Sam Jones was a solid jazz bassist with impeccable technique, who could also swing and groove with the best of them. Most associated with his tenures with Cannonball Adderley, and then Oscar Peterson, he also went on to front his own bands and left a reputable recorded legacy as a leader.
Sam Jones was born in Florida on Nov. 12, 1924, starting his career playing in local bands. By 1953 he was playing with Tiny Bradshaw , then after moving to New York in 1955 he joined up with the groups of Kenny Dorham, Cannonball Adderley, Dizzy Gillespie, and Thelonious Monk.
But it would be with the Cannonballs Adderley Quintet, from 1959 to 1966, where he would establish his reputation.
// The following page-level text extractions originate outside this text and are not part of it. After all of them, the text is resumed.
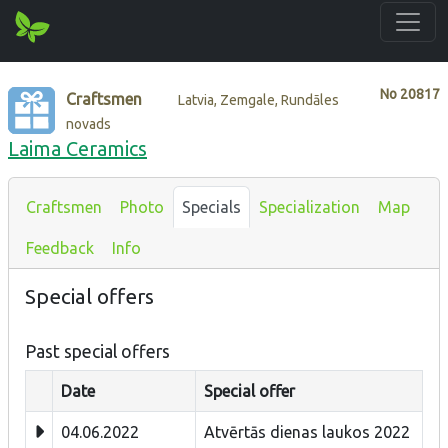
No
20817
Craftsmen
Latvia, Zemgale, Rundāles
novads
Laima Ceramics
Craftsmen
Photo
Specials
Specialization
Map
Feedback
Info
Special offers
Past special offers
Date
Special offer
04.06.2022
Atvērtās dienas laukos 2022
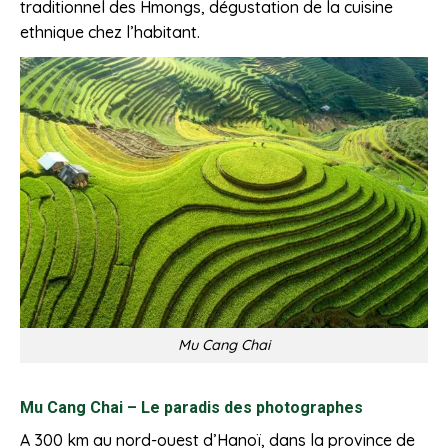
traditionnel des Hmongs, dégustation de la cuisine
ethnique chez l’habitant.
Mu Cang Chai
Mu Cang Chai – Le paradis des photographes
A 300 km au nord-ouest d’Hanoï, dans la province de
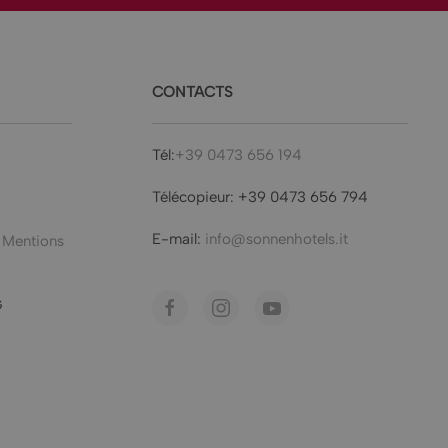
CONTACTS
Tél:
+39 0473 656 194
Télécopieur: +39 0473 656 794
E-mail:
info@sonnenhotels.it
Mentions
G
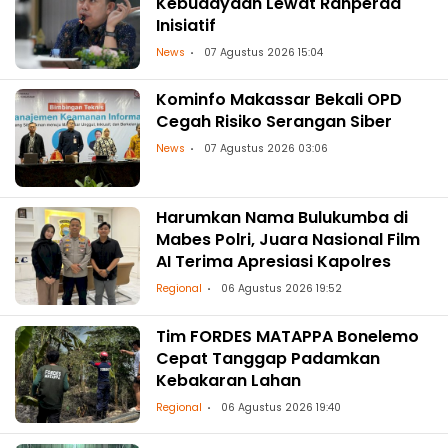
Kebudayaan Lewat Ranperda
Inisiatif
News
07 Agustus 2026 15:04
Kominfo Makassar Bekali OPD
Cegah Risiko Serangan Siber
News
07 Agustus 2026 03:06
Harumkan Nama Bulukumba di
Mabes Polri, Juara Nasional Film
AI Terima Apresiasi Kapolres
Regional
06 Agustus 2026 19:52
Tim FORDES MATAPPA Bonelemo
Cepat Tanggap Padamkan
Kebakaran Lahan
Regional
06 Agustus 2026 19:40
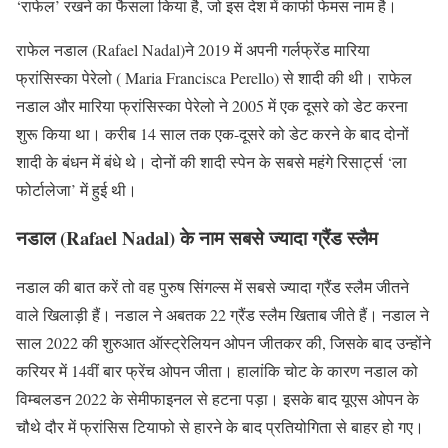
‘राफेल’ रखने का फैसला किया है, जो इस देश में काफी फेमस नाम है।
राफेल नडाल (Rafael Nadal)ने 2019 में अपनी गर्लफ्रेंड मारिया
फ्रांसिस्का पेरेलो ( Maria Francisca Perello) से शादी की थी। राफेल
नडाल और मारिया फ्रांसिस्का पेरेलो ने 2005 में एक दूसरे को डेट करना
शुरू किया था। करीब 14 साल तक एक-दूसरे को डेट करने के बाद दोनों
शादी के बंधन में बंधे थे। दोनों की शादी स्पेन के सबसे महंगे रिसार्ट्स ‘ला
फोर्टालेजा’ में हुई थी।
नडाल (Rafael Nadal) के नाम सबसे ज्यादा ग्रैंड स्लैम
नडाल की बात करें तो वह पुरुष सिंगल्स में सबसे ज्यादा ग्रैंड स्लैम जीतने
वाले खिलाड़ी हैं। नडाल ने अबतक 22 ग्रैंड स्लैम खिताब जीते हैं। नडाल ने
साल 2022 की शुरुआत ऑस्ट्रेलियन ओपन जीतकर की, जिसके बाद उन्होंने
करियर में 14वीं बार फ्रेंच ओपन जीता। हालांकि चोट के कारण नडाल को
विम्बलडन 2022 के सेमीफाइनल से हटना पड़ा। इसके बाद यूएस ओपन के
चौथे दौर में फ्रांसिस टियाफो से हारने के बाद प्रतियोगिता से बाहर हो गए।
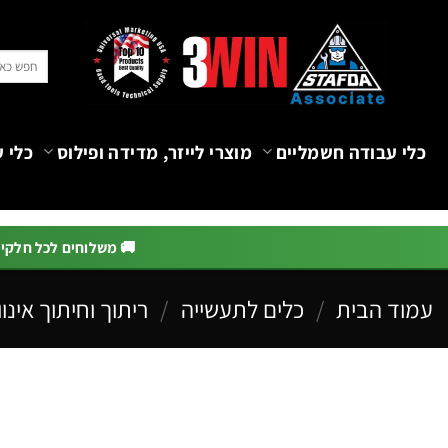
Ski
t
חיפוש
conten
עבור:
כלי עבודה חשמליים
מוצרי לייזר, מדידה ופילוס
כלי ע
🚚 משלוחים לכל חלקי הא
עמוד הבית
/
כלים לתעשייה
/
ריתוך וחיתוך אינו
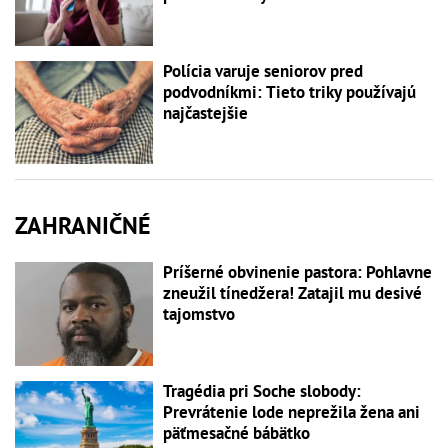
Polícia varuje seniorov pred
podvodníkmi: Tieto triky používajú
najčastejšie
ZAHRANIČNÉ
Príšerné obvinenie pastora: Pohlavne
zneužil tínedžera! Zatajil mu desivé
tajomstvo
Tragédia pri Soche slobody:
Prevrátenie lode neprežila žena ani
päťmesačné bábätko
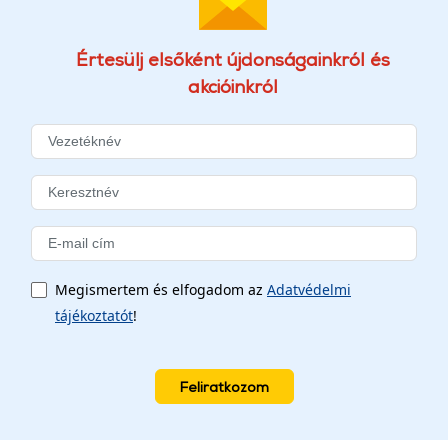
Értesülj elsőként újdonságainkról és
akcióinkról
Megismertem és elfogadom az
Adatvédelmi
tájékoztatót
!
Feliratkozom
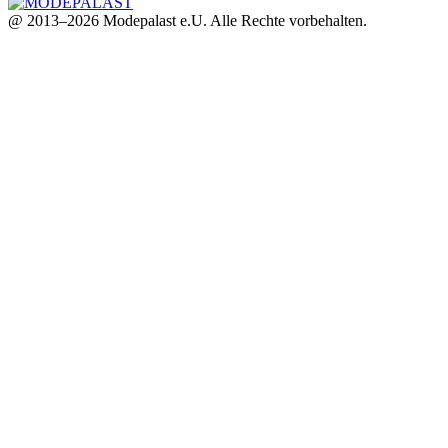
@ 2013–2026 Modepalast e.U. Alle Rechte vorbehalten.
Paired up with stellar drummer Louis Hayes, in what has proven to be a benchmark rhythm section for being “in the pocket.” There have been few better.
He also did solo projects during the early sixties and released some fine sides for Riverside, where he was able to stretch out on some of his cello oriented pieces.
Jones went on to replace Ray Brown in the Oscar Peterson Trio in from 1966 to 1970. From this setting he moved on and teamed up with Cedar Walton and Billy Higgins.
From 1977 to his death in 1981 Jones remained very active both as leader and sought after session player. His recording with a twelve piece big band in 1979 “Something New,” has been reissued and being appreciated again. This is also the case with fine session for Muse in 1977 "Something in Common," which is superbly reviewed here at allaboutjazz.